Ever so often, a new product comes down the pike that is so good and so reasonable in price and so sturdily made and so right for the job that it’s designed to do, that you just gotta tell people about it.
Such a product is the Stickler log splitter, originally manufactured and marketed by Taos Equipment Manufacturers, Inc., now made in Enumclaw, Wash. This is the good one, gang … so good that we wouldn’t be surprised to see it put almost every other log splitter on the market out of the market. And soon.
As a matter of fact, the Stickler has already done just that to the full line of hydraulic splitters; that Taos (itself) used to make. Because, just like all the other manufacturers in the field who made a quality hydraulic splitter that could handle logs of any size at all with any kind of speed, Taos was forced (by the cost of the components that went into its units) to price its line at $1,375 and up. And that “up” — for Taos and most other firms that produced hydraulic splitters — could go clear into the stratosphere.
Imagine the surprise, then, of both David Kimball and Larry Krogness (sales and marketing managers, respectively, of TEM, Inc.) a few months ago, when they found that they could manufacture and sell a $235 splitter that would cleave bigger logs faster and more surely, in most cases, than even their $2,375 hydraulic machine could handle.
“Holy moly!” the two young (early 30’s) entrepreneurs exclaimed. “This is gonna revolutionize the log splitting business. We’d better get this thing on the market before someone else beats us to it.”
And so, within weeks (which is to say early this year), they did put the Stickler on the market … and, by mid-summer, they’d already seen the little dickens dang near completely kill all demand for (sob!) their more expensive hydraulic splitters.
But, being Gentlemen Of The Old School (“make a better product at a lower price . . . and then cut that price”), David and Larry never even looked back at the big-bucks business the Stickler had just done ’em out of. Instead, they forged ahead, found new and better ways of producing the Stickler … and then cut its price from $235 down to $199 (today it’s $279.)!
“Well,” we thought. “That’s right nice of the boys out there in New Mexico. But everyone knows that the Southwest is so dry that the trees which grow in that part of the country ain’t hardly trees at all. Back here in the Smoky Mountains, on the other hand, our trees are TREES. Why, even the limbs which fell off that oak during last winter’s ice storm were better than two feet thick. Betcha that little Stickler whatchamacallit won’t split something like that!”
So, a few weeks ago, David made it a point to fly over to our neck of the woods, rent a car, and drive right up to those oak limbs we’d been bragging about. And be-darned if he didn’t chock both front wheels of that rented car, jack up its rear end, remove the left behind wheel, and bolt one of his Sticklers on in its place.

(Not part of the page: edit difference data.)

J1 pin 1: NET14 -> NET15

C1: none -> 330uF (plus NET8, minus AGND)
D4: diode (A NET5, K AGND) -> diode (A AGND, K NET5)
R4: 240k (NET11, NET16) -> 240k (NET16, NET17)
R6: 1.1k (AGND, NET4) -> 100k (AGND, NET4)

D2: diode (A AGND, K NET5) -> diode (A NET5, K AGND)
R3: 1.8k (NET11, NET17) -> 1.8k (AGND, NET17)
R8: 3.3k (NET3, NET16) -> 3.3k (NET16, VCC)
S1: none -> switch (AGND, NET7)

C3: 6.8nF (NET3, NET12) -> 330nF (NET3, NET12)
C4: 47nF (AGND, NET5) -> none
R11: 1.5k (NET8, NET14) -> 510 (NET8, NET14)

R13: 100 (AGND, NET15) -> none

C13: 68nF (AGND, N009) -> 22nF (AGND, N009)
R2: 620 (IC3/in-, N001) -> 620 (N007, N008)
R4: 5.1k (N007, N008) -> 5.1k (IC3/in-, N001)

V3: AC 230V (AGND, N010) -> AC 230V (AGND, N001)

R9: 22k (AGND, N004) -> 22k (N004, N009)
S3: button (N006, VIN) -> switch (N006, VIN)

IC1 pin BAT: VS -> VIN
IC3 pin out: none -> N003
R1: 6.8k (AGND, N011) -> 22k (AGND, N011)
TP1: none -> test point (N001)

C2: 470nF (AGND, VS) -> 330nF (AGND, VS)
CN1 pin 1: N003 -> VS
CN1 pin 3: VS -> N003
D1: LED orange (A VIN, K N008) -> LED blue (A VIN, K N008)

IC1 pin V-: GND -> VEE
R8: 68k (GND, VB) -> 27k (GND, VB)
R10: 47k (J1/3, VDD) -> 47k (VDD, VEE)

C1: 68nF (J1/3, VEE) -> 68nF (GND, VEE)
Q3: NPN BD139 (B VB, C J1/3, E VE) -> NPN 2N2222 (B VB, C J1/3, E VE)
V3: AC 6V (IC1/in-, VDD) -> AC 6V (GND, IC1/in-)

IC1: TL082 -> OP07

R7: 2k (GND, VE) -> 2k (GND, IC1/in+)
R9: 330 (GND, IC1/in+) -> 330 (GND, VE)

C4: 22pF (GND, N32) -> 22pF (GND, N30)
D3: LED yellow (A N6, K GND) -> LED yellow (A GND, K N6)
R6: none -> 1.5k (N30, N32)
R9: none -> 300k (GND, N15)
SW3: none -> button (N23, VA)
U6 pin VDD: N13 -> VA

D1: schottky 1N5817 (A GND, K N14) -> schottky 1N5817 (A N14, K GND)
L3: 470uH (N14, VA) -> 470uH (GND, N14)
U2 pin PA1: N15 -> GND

Then he let that rear axle down on a good, solid chunk of wood so that the Stickler was about 12 inches above the ground. And he magnetically clamped a safety switch to the side of the car (where he could reach it easy just in case he had to) and he ran a long wire from the switch up under the hood and clipped it to the negative side of the car’s coil. Then he started the vehicle’s engine and laid another small chunk of wood on its accelerator so that the powerplant would tick over at a moderately fast idle.
And then did young Mr. Kimball ever split wood! He started in with the biggest round we had and–less than eight seconds later–had already split a hefty wedge off its side. So he nonchalantly rotated the main body of the round about 90 degrees, pushed it up against the Stickler’s point again and — in about seven seconds flat — split off another wedge.
Well sir. He kept that up until he had the core of that piece of firewood split down to toothpick size. And then he did the same thing to another chunk of oak and another one after that and so on until, about 10 minutes later, he had a stack of split wood next to him taller than he was. At that point he generously let us try it (and there was nothing to splittin’ out logs just as good as David had done) and then he ran his hands and his gloves and his jacket all around the Stickler’s point to show us that it was a clanged sight more difficult to get into trouble with the machine than most folks might suppose.
“I don’t recommend that anyone else ever fool around this way,” David warned as he repeated the last part of his demonstration, “because anything that can split wood the way the Stickler does should be treated with a great deal of respect. Still, you can see that you’d really have to be a maladroit to get yourself hurt on this thing. We think it’s the safest log splitter on the market.”
And we had to agree. The Stickler looks to us to be the safest, the fastest, the lowest cost, the least expensive to operate (one gallon of gas burned per cord of wood split), the most troublefree (there’s hardly anything to go wrong) . . . in short, the BEST log splitter you can purchase anywhere. We bought ours on the spot after David’s demonstration and we wouldn’t sell it for a thousand dollars if we knew we couldn’t get another.
And that’s all we’ve got to say on the subject. Except that anyone else who intends to burn wood this winter is well advised to get his or her order for a Stickler in early. Because once “they” find out how good this thing is, we just know that Taos is gonna have one devil of a time keeping up with demand.